Ce livre développe un des thèmes chers à Boris Cyrulnik: le concept de résilience. Ce mot, si méconnu de notre langue française, trouve ses origines dans le latin "resilio", "sauter en arrière", d'où rebondir, surmonter un choc. "Résilience" est aussi utilisé en anglais pour désigner la détermination mentale, la résistance physique. Voilà donc un thème alléchant.
Comment des gens qui ont supporté des catastrophes naturelles, des génocides-celui du Rwanda est fortement développé ici-, des tortures sous des régimes dictatoriaux, ont-ils pu passer du statut d'"épouvantail" (sorte de dépersonnalisation, de déchirement du moi) à celui d'un être estimé, pouvant vivre heureux?
Boris Cyrulnik apporte plusieurs pistes. Selon lui, la résilience est possible grâce à différents facteurs convergents:
-l'action : des êtres qui ont été victimes de catastrophes naturelles ont besoin pour se reconstruire, d'avoir aidé à la remise en place du chaos.
-la solidarité: à travers plusieurs exemples variés, l'écrivain-éthologue montrent que les gens s'en sortent beaucoup plus lorsqu'ils ont été soutenus moralement par une communauté, que leur malheur a été reconnu comme tel. En revanche, quand les dissensions ont été fortes, la dépression et la chute en avant prennent le dessus.
-la rhétorique: il est important d'avoir pu verbaliser, exprimer ses difficultés et de n'avoir pas été censuré.
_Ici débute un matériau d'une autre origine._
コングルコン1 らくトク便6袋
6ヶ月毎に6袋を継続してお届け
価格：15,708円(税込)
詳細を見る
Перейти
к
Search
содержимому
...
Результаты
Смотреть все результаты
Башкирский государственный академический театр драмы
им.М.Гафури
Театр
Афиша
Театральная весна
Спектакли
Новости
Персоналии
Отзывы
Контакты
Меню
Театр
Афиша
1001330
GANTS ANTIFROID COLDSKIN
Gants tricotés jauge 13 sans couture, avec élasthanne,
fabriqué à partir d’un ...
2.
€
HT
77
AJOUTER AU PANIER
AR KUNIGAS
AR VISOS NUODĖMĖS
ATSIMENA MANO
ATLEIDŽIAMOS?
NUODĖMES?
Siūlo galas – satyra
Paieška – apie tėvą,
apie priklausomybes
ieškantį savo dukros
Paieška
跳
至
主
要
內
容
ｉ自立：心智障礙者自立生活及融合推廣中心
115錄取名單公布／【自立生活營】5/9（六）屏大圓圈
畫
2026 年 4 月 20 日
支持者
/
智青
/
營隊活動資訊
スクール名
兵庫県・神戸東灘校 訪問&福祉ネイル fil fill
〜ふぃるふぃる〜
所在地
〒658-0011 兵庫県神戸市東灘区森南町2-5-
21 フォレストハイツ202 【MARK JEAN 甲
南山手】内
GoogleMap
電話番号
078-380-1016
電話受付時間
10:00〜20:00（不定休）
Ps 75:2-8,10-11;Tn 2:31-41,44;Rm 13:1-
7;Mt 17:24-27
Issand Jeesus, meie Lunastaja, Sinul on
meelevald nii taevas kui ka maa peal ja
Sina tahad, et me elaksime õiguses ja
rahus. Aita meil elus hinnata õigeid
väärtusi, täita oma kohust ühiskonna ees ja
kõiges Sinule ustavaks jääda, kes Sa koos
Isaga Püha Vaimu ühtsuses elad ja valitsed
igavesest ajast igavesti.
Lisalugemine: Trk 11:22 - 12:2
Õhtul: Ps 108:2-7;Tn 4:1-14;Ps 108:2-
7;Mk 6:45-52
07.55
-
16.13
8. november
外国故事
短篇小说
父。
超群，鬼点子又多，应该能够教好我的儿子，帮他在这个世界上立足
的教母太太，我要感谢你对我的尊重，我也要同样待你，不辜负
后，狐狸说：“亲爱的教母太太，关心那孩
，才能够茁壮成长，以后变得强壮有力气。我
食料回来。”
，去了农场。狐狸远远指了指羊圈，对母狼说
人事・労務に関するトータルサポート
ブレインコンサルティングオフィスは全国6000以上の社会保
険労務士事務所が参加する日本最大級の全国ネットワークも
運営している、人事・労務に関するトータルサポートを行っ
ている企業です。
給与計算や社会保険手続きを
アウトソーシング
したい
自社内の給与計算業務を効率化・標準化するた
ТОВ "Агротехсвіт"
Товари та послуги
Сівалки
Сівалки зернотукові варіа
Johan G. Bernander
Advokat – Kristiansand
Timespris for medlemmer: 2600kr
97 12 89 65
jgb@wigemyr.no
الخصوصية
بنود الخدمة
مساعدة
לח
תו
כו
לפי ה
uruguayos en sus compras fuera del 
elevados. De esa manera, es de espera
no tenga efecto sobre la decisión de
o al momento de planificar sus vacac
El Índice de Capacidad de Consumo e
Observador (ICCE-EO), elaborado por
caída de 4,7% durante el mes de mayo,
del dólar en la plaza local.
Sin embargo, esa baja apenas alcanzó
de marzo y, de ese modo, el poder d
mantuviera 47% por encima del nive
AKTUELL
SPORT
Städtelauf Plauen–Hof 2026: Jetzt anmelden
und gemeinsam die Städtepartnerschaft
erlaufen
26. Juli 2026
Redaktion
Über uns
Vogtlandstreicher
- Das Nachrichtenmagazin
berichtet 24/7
En revanche, les placebos ("ce n'est rien du tout") ou les nocebos ("tu n'y arriveras jamais") empêchent le processus de reconstruction du moi et la résilience.
Au delà de ce développement, l'auteur tente de comprendre les causes du terrorisme et de la perversion dans les régimes dictatoriaux. Cette analyse assez poussée n'est pas dénuée d'intérêt, car B.Cyrulnik montre qu'un être humain peut être un bon père de famille, mais dans un régime où certaines valeurs sont mises en avant et portées aux nues (régime nazi notamment),l'être humain peut devenir aussi un tortionnaire sans mauvaise conscience: l'obéissance aveugle, le contexte historique vantant les mérites de tels actes (sorte de morale perverse), l'absence d'empathie conduisent à de telles dérives. Dans les actes terroristes, "le réel est effacé, seul compte l'idéal", l'absence de compromis relationnel conduit au pire.
Les sujets abordés sont passionnants, je regrette cependant une certaine dispersion dans les idées et une absence de structure, masquée derrière des titres abondants (une cinquantaine). La pensée se dilue un peu parfois d'où mon 4 étoiles.